* EXERCISE OBJECTIVE *
Please set down exactly the lines of the listing below from the line containing "Housing instability may" through the line containing "6. What can", both lines included, leaving out all other lines.

* INFORMATION PROVIDED *
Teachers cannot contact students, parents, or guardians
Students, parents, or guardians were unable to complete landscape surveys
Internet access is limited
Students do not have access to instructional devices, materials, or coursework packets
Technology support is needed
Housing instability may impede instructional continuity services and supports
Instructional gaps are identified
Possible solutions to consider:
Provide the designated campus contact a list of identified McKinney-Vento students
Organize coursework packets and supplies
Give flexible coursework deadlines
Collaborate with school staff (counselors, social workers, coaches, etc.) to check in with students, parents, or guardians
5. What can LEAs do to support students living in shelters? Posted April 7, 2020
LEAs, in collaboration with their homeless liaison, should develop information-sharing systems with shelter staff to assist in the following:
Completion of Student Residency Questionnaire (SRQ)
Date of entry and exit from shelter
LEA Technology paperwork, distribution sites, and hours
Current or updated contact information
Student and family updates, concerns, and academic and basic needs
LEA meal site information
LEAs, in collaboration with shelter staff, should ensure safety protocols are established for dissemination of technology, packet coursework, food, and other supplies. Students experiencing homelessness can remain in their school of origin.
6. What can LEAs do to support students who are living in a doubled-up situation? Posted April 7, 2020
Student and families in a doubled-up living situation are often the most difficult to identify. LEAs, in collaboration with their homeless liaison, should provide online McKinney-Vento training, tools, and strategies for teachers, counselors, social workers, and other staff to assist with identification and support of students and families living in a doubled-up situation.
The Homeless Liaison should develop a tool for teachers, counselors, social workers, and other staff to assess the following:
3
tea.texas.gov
* * *
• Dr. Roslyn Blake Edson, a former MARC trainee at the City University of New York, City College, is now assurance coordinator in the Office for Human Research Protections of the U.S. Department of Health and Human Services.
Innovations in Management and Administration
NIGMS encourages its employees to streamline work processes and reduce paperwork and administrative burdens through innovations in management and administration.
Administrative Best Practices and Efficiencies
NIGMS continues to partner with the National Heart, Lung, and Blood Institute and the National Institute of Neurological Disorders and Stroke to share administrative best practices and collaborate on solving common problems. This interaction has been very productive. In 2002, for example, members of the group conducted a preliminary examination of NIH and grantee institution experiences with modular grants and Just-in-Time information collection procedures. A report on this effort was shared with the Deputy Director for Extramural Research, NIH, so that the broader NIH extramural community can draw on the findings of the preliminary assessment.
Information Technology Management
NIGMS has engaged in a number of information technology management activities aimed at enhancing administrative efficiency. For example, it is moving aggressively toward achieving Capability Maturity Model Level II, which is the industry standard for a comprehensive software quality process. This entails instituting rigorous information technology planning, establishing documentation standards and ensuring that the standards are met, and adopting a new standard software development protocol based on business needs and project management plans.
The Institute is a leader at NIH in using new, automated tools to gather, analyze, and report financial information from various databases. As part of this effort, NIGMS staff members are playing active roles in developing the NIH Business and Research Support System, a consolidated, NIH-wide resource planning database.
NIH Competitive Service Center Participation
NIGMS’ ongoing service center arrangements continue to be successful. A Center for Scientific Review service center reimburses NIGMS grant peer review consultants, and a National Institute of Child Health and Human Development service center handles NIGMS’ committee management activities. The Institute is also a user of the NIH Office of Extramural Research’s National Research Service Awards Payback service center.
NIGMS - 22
---
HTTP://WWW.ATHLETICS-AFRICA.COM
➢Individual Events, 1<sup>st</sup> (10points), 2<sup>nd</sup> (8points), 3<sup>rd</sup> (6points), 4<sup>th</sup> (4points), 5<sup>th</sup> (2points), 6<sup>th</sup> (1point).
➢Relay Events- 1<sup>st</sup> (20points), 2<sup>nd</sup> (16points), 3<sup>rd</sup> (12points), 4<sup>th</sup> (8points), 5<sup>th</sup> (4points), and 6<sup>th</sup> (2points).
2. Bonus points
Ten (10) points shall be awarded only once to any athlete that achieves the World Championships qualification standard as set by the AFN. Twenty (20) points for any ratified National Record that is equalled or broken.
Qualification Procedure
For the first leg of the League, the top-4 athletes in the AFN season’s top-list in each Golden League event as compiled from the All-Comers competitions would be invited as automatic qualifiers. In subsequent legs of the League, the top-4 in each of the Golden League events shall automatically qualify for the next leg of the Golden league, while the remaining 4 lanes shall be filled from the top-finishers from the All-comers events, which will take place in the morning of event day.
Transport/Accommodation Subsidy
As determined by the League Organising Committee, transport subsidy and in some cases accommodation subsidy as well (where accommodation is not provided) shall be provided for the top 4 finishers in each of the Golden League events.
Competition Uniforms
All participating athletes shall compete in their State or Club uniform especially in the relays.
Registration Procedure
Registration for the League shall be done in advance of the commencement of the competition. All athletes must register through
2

* RESPONSE AREA *
Housing instability may impede instructional continuity services and supports
Instructional gaps are identified
Possible solutions to consider:
Provide the designated campus contact a list of identified McKinney-Vento students
Organize coursework packets and supplies
Give flexible coursework deadlines
Collaborate with school staff (counselors, social workers, coaches, etc.) to check in with students, parents, or guardians
5. What can LEAs do to support students living in shelters? Posted April 7, 2020
LEAs, in collaboration with their homeless liaison, should develop information-sharing systems with shelter staff to assist in the following:
Completion of Student Residency Questionnaire (SRQ)
Date of entry and exit from shelter
LEA Technology paperwork, distribution sites, and hours
Current or updated contact information
Student and family updates, concerns, and academic and basic needs
LEA meal site information
LEAs, in collaboration with shelter staff, should ensure safety protocols are established for dissemination of technology, packet coursework, food, and other supplies. Students experiencing homelessness can remain in their school of origin.
6. What can LEAs do to support students who are living in a doubled-up situation? Posted April 7, 2020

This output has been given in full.